El torrezno perfecto empieza con un mordisco crujiente, chispeante, que evoca al cálido sonido de las ascuas de una chimenea en invierno. Luego viene el sabor punzante de la grasa, deshaciéndose en la boca como un trozo de mantequilla. Por último, el trozo de carne, firme por fuera y tierno por dentro, que se mastica con las muelas y deja un recuerdo prolongado de sabor adobado. El torrezno es un juego muy bien logrado entre capas de distintas texturas, sabores y colores. Lo peor que puede ocurrir es que la armonía entre estas capas desaparezca. Lamentablemente esto pasa más a menudo de lo que me gustaría, especialmente en los gastrobares y otras falsas tabernas regentadas por hipsters que, ávidos de dinero, predican la fusión entre lo castizo y la arrolladora uniformidad aséptica del Ikea. Ahí es fácil encontrar torreznos finos, secos y duros que se diferencian poco de una panceta quemada en una barbacoa de verano, y también podemos podemos sufrir con torreznos sin corteza, torreznos cuya carne demasiado tersa se convierte en chicle o, lo peor de lo peor, torreznos con la grasa mal cuajada, que estalla en boca como un grano de pus.

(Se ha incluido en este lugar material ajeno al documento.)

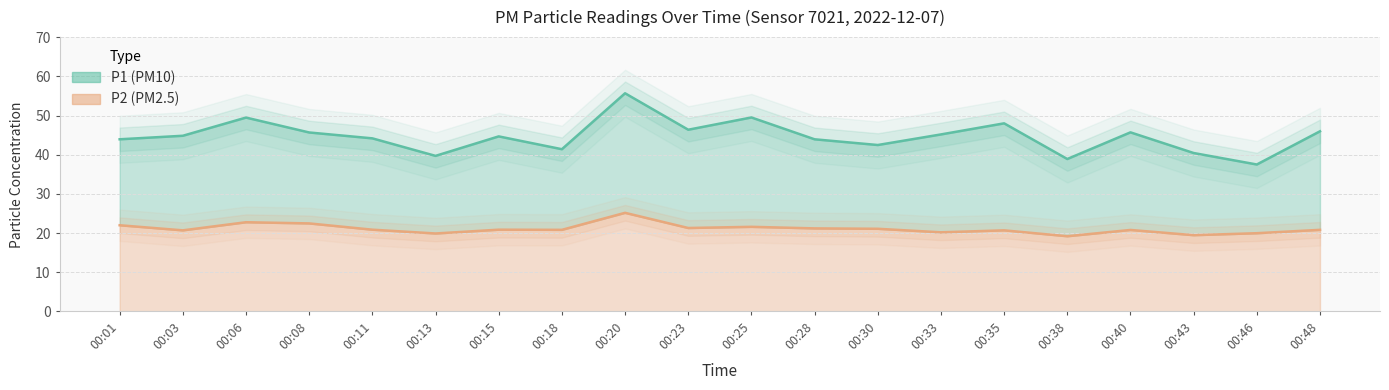

Rank the series by their maximum value, from highest to lowest.

P1 line, P2 line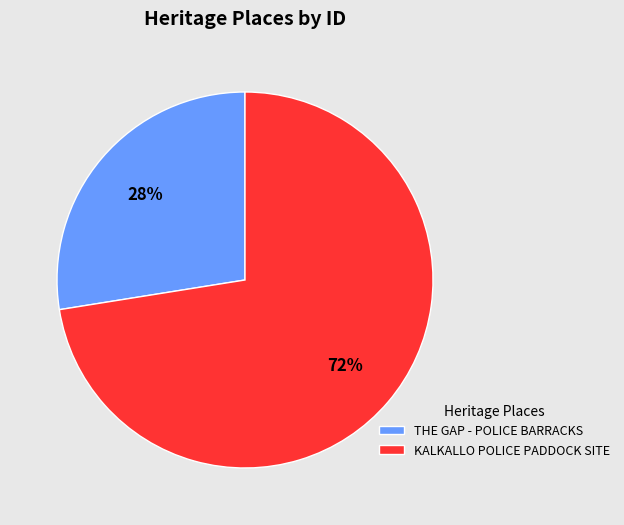

Is it true that KALKALLO POLICE PADDOCK SITE is 72% of the pie?

True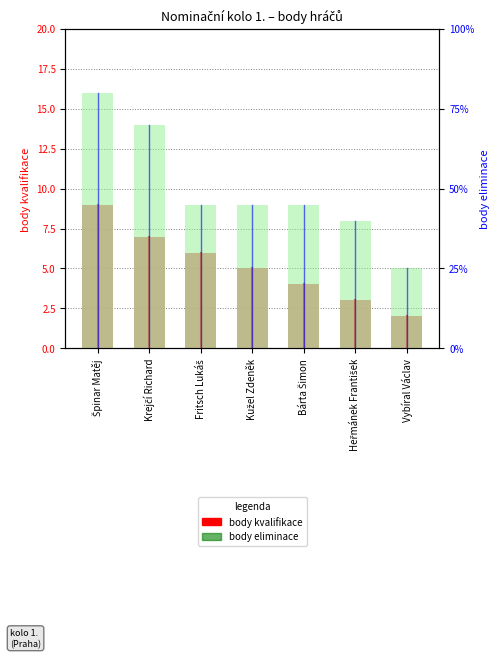

What are all the series names shown in the legend?

body kvalifikace, body eliminace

En mi afán por comer el torrezno perfecto, me he recorrido cada uno de los pueblos de Soria que aparecen en los rankings de poderosos medios de comunicación como Expansión o El País. He probado los del Mesón Círculo Católico del Burgo de Osma, los del Bar Victoria de San Leonardo de Yagüe, los de las áreas de servicio de Medinaceli e incluso he salido fuera de la provincia solo para catar los que prepara una familia exiliada desde hace décadas en la Alta Taberna Soriana de Zaragoza. Da igual que primero los asen o los frían de un golpe a 170 grados, todos ellos reconocen que la calidad del torrezno depende exclusivamente de la maña de la cocinera y, más aun, de la calidad del cerdo. Si el cerdo es malo, poco se puede hacer, salvo sufrir y rezar hasta que llegue uno bueno.

Aquí, en el bar, sufriendo y rezando porque me saquen pronto un torrezno recién hecho, me despido de vosotros, no sin antes parafrasear unos versos de don Antonio Machado:

Mi infancia son recuerdos de un patio de Sevilla,
y mi felicidad, torreznos de Castilla.